Dr Perricone's 3 Day Face Lift Diet

Dr Nicholas Perricone has a 3 Day Face Lift Diet that is fabulous!  Try it in advance of an event for which you need to look your absolute best.  I'm willing to testify to it's efficacy.  I tried it before a high school reunion (hey, why not?)  My skin was glowing and my body became more lean in just 3 days! I wonder why I don't do this all the time -- and then I remember that I'm not perfect, but I CAN manage 3 days!

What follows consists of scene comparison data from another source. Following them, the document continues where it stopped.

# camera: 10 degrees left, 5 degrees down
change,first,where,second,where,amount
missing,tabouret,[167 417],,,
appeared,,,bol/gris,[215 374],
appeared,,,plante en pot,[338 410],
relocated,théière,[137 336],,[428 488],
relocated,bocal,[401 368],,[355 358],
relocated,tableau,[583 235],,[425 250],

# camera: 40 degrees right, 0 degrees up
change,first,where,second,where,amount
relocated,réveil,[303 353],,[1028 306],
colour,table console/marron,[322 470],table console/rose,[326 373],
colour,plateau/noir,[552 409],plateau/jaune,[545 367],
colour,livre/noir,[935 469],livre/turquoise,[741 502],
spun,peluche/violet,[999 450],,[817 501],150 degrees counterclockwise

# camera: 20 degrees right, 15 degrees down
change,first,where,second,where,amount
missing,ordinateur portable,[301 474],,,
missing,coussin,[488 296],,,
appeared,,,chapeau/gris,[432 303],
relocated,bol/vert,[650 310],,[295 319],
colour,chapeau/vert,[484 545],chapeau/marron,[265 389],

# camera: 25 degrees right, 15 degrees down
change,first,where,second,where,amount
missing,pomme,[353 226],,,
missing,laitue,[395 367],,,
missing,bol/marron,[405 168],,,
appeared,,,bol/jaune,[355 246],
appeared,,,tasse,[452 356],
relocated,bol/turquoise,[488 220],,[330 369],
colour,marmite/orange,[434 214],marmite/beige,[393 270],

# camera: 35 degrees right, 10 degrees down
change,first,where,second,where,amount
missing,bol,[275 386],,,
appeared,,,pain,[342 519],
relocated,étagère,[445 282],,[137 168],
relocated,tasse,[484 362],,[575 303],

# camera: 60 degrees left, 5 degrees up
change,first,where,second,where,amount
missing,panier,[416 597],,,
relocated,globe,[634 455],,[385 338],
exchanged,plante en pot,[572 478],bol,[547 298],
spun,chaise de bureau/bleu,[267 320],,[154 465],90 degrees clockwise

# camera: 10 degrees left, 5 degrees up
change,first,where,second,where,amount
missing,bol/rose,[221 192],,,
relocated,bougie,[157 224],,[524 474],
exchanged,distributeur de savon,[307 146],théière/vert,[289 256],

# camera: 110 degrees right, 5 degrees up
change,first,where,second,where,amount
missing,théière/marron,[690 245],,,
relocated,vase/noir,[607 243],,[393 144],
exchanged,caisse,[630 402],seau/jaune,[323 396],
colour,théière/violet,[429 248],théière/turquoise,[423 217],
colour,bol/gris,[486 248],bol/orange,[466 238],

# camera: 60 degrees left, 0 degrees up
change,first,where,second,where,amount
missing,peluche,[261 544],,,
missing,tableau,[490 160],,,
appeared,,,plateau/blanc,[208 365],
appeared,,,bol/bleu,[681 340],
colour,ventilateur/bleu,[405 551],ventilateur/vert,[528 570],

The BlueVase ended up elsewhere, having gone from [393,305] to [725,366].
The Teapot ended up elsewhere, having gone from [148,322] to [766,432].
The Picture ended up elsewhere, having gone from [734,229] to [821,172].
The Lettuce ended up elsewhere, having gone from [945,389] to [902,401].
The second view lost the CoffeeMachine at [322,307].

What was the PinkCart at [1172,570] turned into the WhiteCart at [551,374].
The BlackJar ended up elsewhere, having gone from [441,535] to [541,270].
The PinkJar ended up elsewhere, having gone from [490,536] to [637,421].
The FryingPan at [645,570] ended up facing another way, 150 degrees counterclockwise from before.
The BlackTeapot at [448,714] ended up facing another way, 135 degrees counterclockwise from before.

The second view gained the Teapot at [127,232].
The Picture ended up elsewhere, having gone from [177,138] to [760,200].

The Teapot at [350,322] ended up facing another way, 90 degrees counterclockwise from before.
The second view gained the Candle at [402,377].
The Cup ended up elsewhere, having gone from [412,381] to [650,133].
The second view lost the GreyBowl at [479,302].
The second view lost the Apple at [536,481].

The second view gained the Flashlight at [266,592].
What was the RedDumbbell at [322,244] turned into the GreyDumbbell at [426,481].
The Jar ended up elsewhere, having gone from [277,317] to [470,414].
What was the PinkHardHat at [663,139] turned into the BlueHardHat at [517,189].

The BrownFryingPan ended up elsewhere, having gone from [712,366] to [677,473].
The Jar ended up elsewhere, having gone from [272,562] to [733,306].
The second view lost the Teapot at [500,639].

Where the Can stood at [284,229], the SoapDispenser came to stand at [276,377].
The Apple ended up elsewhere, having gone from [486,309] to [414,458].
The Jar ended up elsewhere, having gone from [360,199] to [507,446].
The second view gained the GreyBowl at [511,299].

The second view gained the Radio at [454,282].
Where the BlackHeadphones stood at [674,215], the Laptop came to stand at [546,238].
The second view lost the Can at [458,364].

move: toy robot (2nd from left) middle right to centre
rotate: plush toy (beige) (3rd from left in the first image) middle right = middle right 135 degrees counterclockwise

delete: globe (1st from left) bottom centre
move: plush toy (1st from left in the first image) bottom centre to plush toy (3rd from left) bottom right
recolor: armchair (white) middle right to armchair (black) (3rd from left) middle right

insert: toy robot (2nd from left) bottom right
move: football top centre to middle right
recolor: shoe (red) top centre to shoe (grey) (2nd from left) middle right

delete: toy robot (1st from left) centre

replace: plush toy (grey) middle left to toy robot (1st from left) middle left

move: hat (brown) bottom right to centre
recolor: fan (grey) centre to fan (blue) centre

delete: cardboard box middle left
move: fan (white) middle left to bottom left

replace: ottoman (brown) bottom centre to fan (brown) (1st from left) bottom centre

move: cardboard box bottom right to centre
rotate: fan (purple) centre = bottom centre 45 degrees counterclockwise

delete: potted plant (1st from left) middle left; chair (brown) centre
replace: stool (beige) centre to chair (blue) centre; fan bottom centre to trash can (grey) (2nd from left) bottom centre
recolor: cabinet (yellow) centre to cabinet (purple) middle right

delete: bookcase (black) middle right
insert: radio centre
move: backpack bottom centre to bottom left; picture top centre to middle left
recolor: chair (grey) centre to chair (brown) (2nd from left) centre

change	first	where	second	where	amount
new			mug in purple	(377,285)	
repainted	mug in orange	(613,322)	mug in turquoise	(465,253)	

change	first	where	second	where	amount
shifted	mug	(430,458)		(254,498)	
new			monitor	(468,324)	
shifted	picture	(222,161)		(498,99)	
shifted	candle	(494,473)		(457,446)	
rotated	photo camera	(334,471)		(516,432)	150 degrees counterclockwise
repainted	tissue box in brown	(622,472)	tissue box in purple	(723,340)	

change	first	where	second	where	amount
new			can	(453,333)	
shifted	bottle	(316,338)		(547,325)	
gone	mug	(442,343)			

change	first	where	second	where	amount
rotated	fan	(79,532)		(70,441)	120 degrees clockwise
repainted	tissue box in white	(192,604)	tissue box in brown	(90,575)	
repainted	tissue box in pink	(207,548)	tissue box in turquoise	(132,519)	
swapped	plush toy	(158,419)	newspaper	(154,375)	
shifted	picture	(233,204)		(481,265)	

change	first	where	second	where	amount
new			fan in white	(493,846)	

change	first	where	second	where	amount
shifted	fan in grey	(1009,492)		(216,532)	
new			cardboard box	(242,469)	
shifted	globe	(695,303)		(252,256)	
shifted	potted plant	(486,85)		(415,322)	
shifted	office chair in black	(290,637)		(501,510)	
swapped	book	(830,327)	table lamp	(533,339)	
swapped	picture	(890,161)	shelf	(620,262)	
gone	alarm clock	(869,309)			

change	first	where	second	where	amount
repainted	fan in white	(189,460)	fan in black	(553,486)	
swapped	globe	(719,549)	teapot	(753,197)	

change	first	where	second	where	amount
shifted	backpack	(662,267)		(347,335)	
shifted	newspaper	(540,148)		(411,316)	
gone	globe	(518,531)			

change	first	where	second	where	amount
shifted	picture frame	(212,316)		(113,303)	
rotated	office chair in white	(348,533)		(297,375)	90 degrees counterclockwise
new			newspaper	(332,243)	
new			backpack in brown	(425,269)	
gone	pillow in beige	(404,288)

Here's the menu from his book:
Dr Perricone's Three-Day Nutritional Face-lift™ aids in the elimination of puffiness, increases contours, firms jaw line, etc. You must eat salmon twice a day for the ideal effects of the DMAE, astaxanthin and the essential fatty acids in the salmon to take effect.This will increase radiance, glow and firmness to the skin. Wild Alaskan Salmon is far superior to farm-raised salmon. For convenient online access to the best wild Alaskan salmon, organic berries and more we recommend Vital Choice Seafood* (www.VitalChoice.com)

Breakfast

• 3 egg omelet and/or 4-6 oz. grilled salmon.  I do not recommend smoked salmon or lox on the three day diet because of the salt intake.

• 1/2 cup cooked oatmeal (not instant). Cooked oatmeal is a great source of fiber, low glycemic carbohydrates.    

• 2" wedge of cantaloupe (very hydrating to the skin) or 1/3 cup fresh berries - blueberries, blackberries, raspberries, strawberries are high in antioxidants.

• No juice, coffee or toast.  If you normally drink large amounts of coffe, drink black or green tea to prevent caffeine withdrawal.

• 8 -12 oz spring water


Lunch

• 4-6 oz. grilled salmon. Option: you can also use canned salmon and mix a little mayo and fresh squeezed lemon

• 2 cups green salad made with romaine lettuce or other dark leafy greens. Dressing: extra virgin olive oil and fresh squeezed lemon to taste

• 1 kiwi fruit or cantaloupe and berries as above

• 8 – 12 oz. spring water


Snack

• 1 apple

• 2 oz. slice of turkey breast or 6 oz. plain yogurt

• Small handful of hazelnuts, walnuts or almonds. Great source of fatty acids and folic acid


Dinner

• 4-6 oz. grilled salmon

• green salad as described above

• ½ cup steamed veggies. Especially asparagus, broccoli, spinach, etc. NO root vegetables, such as potatoes, carrots, beets, parsnips, etc

• berries

• 8 – 12 oz. spring water


Before Bedtime Snack

• 1 pear or apple

• 2 oz. slice chicken or turkey breast or 6 oz. plain yogurt

• Small handful of hazelnuts, walnuts or almonds. Great source of fatty acids and folic acid


* LNH Note:  We also suggest Trader Joe's Wild Caught Alaskan (Sockeye) Salmon.